The matter was stirred in the camp first of all, and introduced into the city afterwards. A few persons went over from Samos to Alcibiades, and conferred with him: to them he held out the hope that he would make, first of all Tissaphernes, and secondly the King himself, their friend, if they would put down democracy;1
the King would then be better able to trust them. And so the aristocracy, on whom the heaviest burdens are apt to fall2
, conceived great hopes of getting the government into their own hands, and overcoming their enemies.
Returning to Samos, the envoys drew all such as seemed desirable accomplices into a conspiracy, while the language held in public to the main body of the army was that the King would be their friend and would supply them with money if Alcibiades was restored and democracy given up.
Now the multitude were at first dissatisfied with the scheme, but the prospect of the King's pay was so grateful to them that they offered no opposition; and the authors of the movement, after they had broached the idea to the people, once more considered the proposals of Alcibiades among themselves and the members of their clubs. Most of them thought the matter safe and straightforward enough.
Phrynichus, who was still general, was of another mind. He maintained, and rightly, that Alcibiades cared no more for oligarchy than he did for democracy, and in seeking to change the existing form of government was only considering how he might be recalled and restored to his country at the invitation of the clubs; whereas their one care should be to avoid disunion. Why should the King go out of his way to join the Athenians whom he did not trust, when he would only get into trouble with the Peloponnesians, who were now as great a naval power, and held some of the most important cities in his dominion?—it would be much easier for him to make friends with them, who had never done him any harm.
As to the allies, to whom they had promised the blessings of oligarchy which they were now about to enjoy themselves, he would be bound that the revolted cities would not return to them, and that their old allies would be not a whit more loyal in consequence.

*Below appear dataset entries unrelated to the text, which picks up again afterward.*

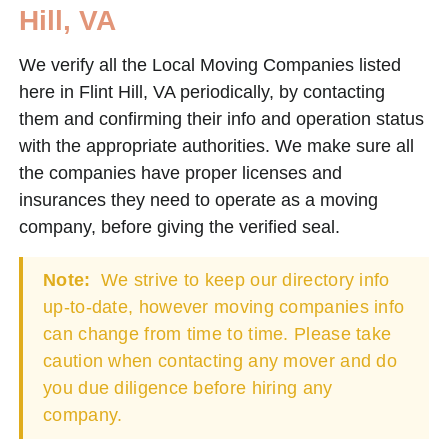
Hill, VA
We verify all the Local Moving Companies listed
here in Flint Hill, VA periodically, by contacting
them and confirming their info and operation status
with the appropriate authorities. We make sure all
the companies have proper licenses and
insurances they need to operate as a moving
company, before giving the verified seal.
Note:
We strive to keep our directory info
up-to-date, however moving companies info
can change from time to time. Please take
caution when contacting any mover and do
you due diligence before hiring any
company.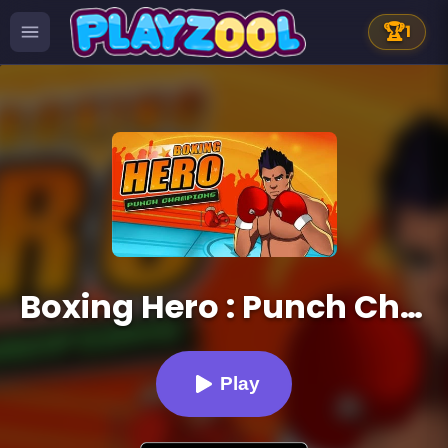
🏆
1
Boxing Hero : Punch Champions
Play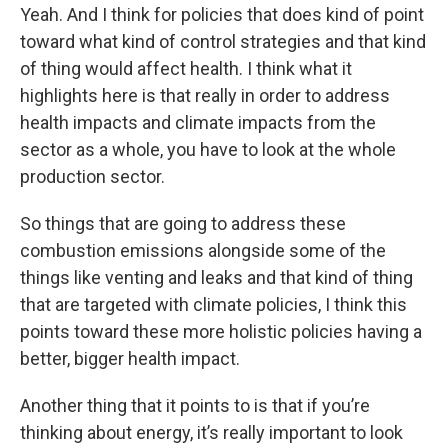
Yeah. And I think for policies that does kind of point
toward what kind of control strategies and that kind
of thing would affect health. I think what it
highlights here is that really in order to address
health impacts and climate impacts from the
sector as a whole, you have to look at the whole
production sector.
So things that are going to address these
combustion emissions alongside some of the
things like venting and leaks and that kind of thing
that are targeted with climate policies, I think this
points toward these more holistic policies having a
better, bigger health impact.
Another thing that it points to is that if you’re
thinking about energy, it’s really important to look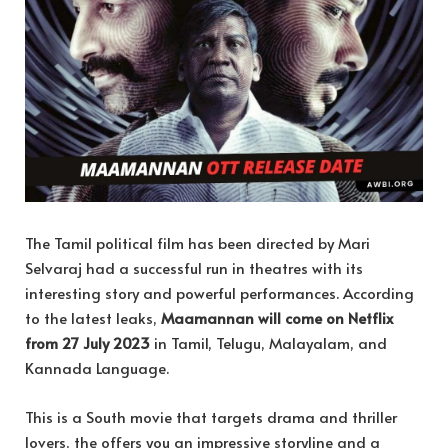
The Tamil political film has been directed by Mari
Selvaraj had a successful run in theatres with its
interesting story and powerful performances. According
to the latest leaks,
Maamannan will come on Netflix
from 27 July 2023
in Tamil, Telugu, Malayalam, and
Kannada Language.
This is a South movie that targets drama and thriller
lovers, the offers you an impressive storyline and a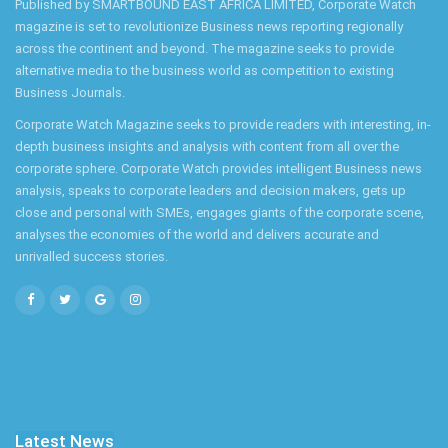
Published by SMARTBOUND EAST AFRICA LIMITED, Corporate Watch
magazine is set to revolutionize Business news reporting regionally
across the continent and beyond. The magazine seeks to provide
alternative media to the business world as competition to existing
Business Journals.
Corporate Watch Magazine seeks to provide readers with interesting, in-
depth business insights and analysis with content from all over the
corporate sphere. Corporate Watch provides intelligent Business news
analysis, speaks to corporate leaders and decision makers, gets up
close and personal with SMEs, engages giants of the corporate scene,
analyses the economies of the world and delivers accurate and
unrivalled success stories.
Latest News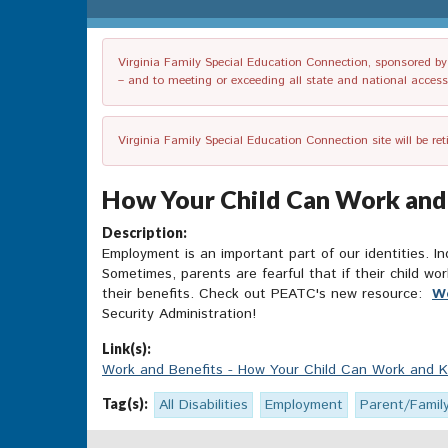
Virginia Family Special Education Connection, sponsored by V
– and to meeting or exceeding all state and national accessib
Virginia Family Special Education Connection site will be re
How Your Child Can Work and
Description:
Employment is an important part of our identities. Ind
Sometimes, parents are fearful that if their child wo
their benefits. Check out PEATC's new resource:
Wo
Security Administration!
Link(s):
Work and Benefits - How Your Child Can Work and K
Tag(s):
All Disabilities
Employment
Parent/Famil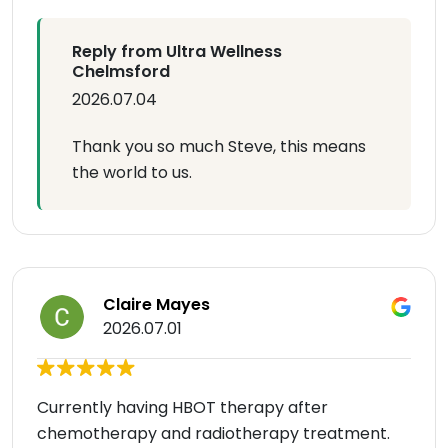
Reply from Ultra Wellness
Chelmsford
2026.07.04
Thank you so much Steve, this means
the world to us.
Claire Mayes
2026.07.01
Currently having HBOT therapy after
chemotherapy and radiotherapy treatment.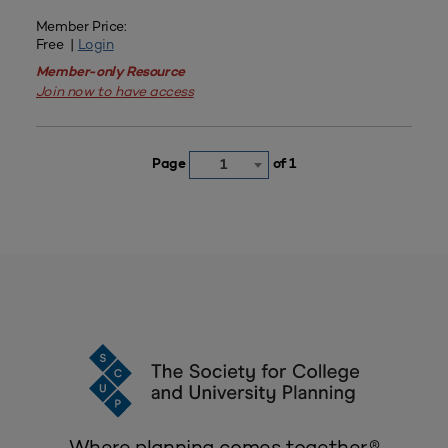
Member Price:
Free |
Login
Member-only Resource
Join now to have access
Page
of 1
1
Where planning comes together.®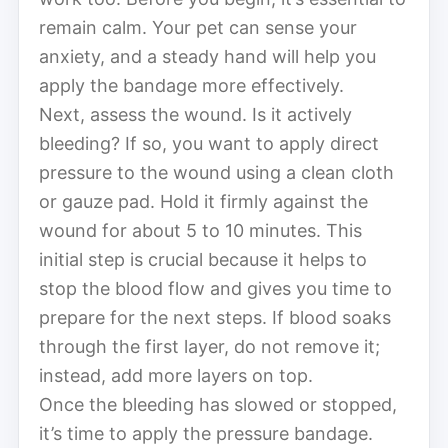
remain calm. Your pet can sense your
anxiety, and a steady hand will help you
apply the bandage more effectively.
Next, assess the wound. Is it actively
bleeding? If so, you want to apply direct
pressure to the wound using a clean cloth
or gauze pad. Hold it firmly against the
wound for about 5 to 10 minutes. This
initial step is crucial because it helps to
stop the blood flow and gives you time to
prepare for the next steps. If blood soaks
through the first layer, do not remove it;
instead, add more layers on top.
Once the bleeding has slowed or stopped,
it’s time to apply the pressure bandage.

The form of government was indifferent to them if they could only be free, but they did not want to be in subjection either to an oligarchy or to a democracy.

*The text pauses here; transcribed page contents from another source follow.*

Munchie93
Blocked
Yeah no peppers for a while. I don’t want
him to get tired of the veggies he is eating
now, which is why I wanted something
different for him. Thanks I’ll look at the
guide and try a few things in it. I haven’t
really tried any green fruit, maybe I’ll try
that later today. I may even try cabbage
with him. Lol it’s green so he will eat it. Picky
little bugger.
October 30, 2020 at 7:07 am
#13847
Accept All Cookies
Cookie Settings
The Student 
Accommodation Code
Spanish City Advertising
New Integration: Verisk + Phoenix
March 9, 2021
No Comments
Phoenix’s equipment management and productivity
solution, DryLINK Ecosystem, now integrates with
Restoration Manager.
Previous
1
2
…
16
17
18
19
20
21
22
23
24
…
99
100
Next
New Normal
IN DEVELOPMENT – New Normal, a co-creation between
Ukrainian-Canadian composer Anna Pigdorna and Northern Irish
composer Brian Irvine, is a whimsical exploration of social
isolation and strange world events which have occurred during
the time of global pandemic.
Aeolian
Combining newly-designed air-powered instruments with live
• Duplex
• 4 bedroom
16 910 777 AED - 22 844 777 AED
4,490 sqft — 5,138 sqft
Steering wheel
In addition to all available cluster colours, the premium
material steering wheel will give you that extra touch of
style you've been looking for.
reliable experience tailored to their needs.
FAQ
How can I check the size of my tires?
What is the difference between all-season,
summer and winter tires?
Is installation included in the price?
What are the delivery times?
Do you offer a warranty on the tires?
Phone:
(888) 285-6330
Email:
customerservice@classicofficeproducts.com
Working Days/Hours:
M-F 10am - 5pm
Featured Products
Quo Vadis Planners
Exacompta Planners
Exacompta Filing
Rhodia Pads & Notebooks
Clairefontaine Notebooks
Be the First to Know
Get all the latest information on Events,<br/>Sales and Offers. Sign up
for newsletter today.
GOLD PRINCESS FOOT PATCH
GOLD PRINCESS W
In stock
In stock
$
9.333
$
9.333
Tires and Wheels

And as for the socalled nobility, the allies thought that they would be quite as troublesome as the people; they were the persons who suggested crimes to the popular mind; who provided the means for their execution; and who reaped the fruits themselves. As far as it rested with the oligarchy the punishment of death would be inflicted unscrupulously, and without trial, whereas the people brought the oligarchs to their senses, and were a refuge to which the oppressed might always have recourse.
Experience had taught the cities this lesson, and he was well aware of their feelings. He was therefore himself utterly dissatisfied with the proposals of Alcibiades, and disapproved of the whole affair.